### Selection
BOROUGH OF PRINCETON, A MUNICIPAL CORPORATION, PLAINTIFF-RESPONDENT
v.
BOARD OF CHOSEN FREEHOLDERS OF THE COUNTY OF MERCER AND MERCER COUNTY IMPROVEMENT AUTHORITY, DEFENDANTS-APPELLANTS AND WASTE MANAGEMENT OF PENNSYLVANIA, INC., DEFENDANT-INTERVENOR-APPELLANT



The opinion of the court was delivered by: Stein, J.

Argued March 12, 2001

On certification to the Superior Court, Appellate Division, whose opinion is reported at 333 N.J. Super. 310 (2000).

The Local Public Contracts Law (LPCL), N.J.S.A. 40A:11-1 to -50, requires that certain contracts entered into by local public entities be procured through a public bidding process detailed in that statute. The LPCL exempts a number of transactions from the public bidding requirement, including contracts for "real property or any interest therein." N.J.S.A. 40A:11-2(4). In these consolidated appeals, defendants Mercer County (Mercer) and Morris County (Morris) argue that the LPCL did not require them to bid publicly contracts they entered into with defendant- intervenor Waste Management of Pennsylvania, Inc. (Waste Management) for disposal of the counties' solid waste, because the respective contracts granted, in part, easement rights on landfill space owned by Waste Management. The Appellate Division held that both contracts were subject to the LPCL bidding requirements, notwithstanding their purported grants of property rights, because the transactions also required Waste Management to perform services, and, taken as a whole, the "entire thrust" of the contracts were "that of a contract for solid waste disposal." Borough of Princeton v. Board of Chosen Freeholders of Mercer County, 333 N.J. Super. 310, 327 (App. Div. 2000). We granted certification, 165 N.J. 676 (2000), and now affirm.

Data extracted from a collection:

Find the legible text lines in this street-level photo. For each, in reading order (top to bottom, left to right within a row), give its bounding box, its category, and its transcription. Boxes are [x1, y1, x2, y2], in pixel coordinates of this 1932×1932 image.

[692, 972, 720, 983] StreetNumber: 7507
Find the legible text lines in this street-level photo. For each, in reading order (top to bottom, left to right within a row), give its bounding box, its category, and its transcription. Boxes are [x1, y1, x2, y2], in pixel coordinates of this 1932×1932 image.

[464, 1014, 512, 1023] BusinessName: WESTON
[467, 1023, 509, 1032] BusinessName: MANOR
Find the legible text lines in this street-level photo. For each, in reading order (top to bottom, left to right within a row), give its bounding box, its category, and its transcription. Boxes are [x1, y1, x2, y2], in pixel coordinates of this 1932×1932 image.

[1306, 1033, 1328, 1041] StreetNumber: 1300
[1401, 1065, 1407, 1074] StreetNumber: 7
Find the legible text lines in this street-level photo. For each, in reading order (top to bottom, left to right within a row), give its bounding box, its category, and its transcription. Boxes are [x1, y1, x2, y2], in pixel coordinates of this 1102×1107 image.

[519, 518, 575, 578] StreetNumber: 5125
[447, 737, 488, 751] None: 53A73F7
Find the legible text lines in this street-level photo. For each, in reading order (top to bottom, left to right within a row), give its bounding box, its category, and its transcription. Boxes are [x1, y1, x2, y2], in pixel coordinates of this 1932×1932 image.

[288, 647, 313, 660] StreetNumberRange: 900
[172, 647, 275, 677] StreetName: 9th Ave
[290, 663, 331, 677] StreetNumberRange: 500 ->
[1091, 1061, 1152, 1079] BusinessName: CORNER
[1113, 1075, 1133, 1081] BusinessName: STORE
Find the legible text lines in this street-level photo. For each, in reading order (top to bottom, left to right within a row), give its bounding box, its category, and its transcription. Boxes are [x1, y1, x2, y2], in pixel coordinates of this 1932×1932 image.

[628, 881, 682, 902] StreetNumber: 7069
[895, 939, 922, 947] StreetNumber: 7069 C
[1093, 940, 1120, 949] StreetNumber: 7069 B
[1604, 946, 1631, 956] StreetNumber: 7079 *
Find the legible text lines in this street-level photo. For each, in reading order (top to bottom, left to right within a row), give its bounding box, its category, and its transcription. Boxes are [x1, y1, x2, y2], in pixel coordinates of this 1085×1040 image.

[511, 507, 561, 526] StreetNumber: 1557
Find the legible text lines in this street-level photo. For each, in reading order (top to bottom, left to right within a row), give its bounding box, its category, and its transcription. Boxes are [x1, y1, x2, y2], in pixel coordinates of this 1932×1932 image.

### Request A
Condense the paragraph of the court opinion that begins "The Local Public Contracts Law" into a shorter version that keeps its main facts.
### Request B
Copy out the lines of the records starting at the line that contains "this 1102×1107 image." and ending at the line that contains "[511, 507, 561, 526] StreetNumber: 1557", with both of those lines included.

### Final result A
The Local Public Contracts Law (LPCL), N.J.S.A. 40A:11-1 to -50, requires public bidding for certain contracts of local public entities but exempts contracts for "real property or any interest therein." In these consolidated appeals, Mercer County and Morris County argue they did not have to bid publicly their solid waste disposal contracts with Waste Management of Pennsylvania, Inc., because the contracts partly granted easement rights on landfill space the company owns. The Appellate Division held both contracts subject to LPCL bidding because they also required Waste Management to perform services and their "entire thrust" was solid waste disposal. The court granted certification and affirms.

### Final result B
Find the legible text lines in this street-level photo. For each, in reading order (top to bottom, left to right within a row), give its bounding box, its category, and its transcription. Boxes are [x1, y1, x2, y2], in pixel coordinates of this 1102×1107 image.

[519, 518, 575, 578] StreetNumber: 5125
[447, 737, 488, 751] None: 53A73F7
Find the legible text lines in this street-level photo. For each, in reading order (top to bottom, left to right within a row), give its bounding box, its category, and its transcription. Boxes are [x1, y1, x2, y2], in pixel coordinates of this 1932×1932 image.

[288, 647, 313, 660] StreetNumberRange: 900
[172, 647, 275, 677] StreetName: 9th Ave
[290, 663, 331, 677] StreetNumberRange: 500 ->
[1091, 1061, 1152, 1079] BusinessName: CORNER
[1113, 1075, 1133, 1081] BusinessName: STORE
Find the legible text lines in this street-level photo. For each, in reading order (top to bottom, left to right within a row), give its bounding box, its category, and its transcription. Boxes are [x1, y1, x2, y2], in pixel coordinates of this 1932×1932 image.

[628, 881, 682, 902] StreetNumber: 7069
[895, 939, 922, 947] StreetNumber: 7069 C
[1093, 940, 1120, 949] StreetNumber: 7069 B
[1604, 946, 1631, 956] StreetNumber: 7079 *
Find the legible text lines in this street-level photo. For each, in reading order (top to bottom, left to right within a row), give its bounding box, its category, and its transcription. Boxes are [x1, y1, x2, y2], in pixel coordinates of this 1085×1040 image.

[511, 507, 561, 526] StreetNumber: 1557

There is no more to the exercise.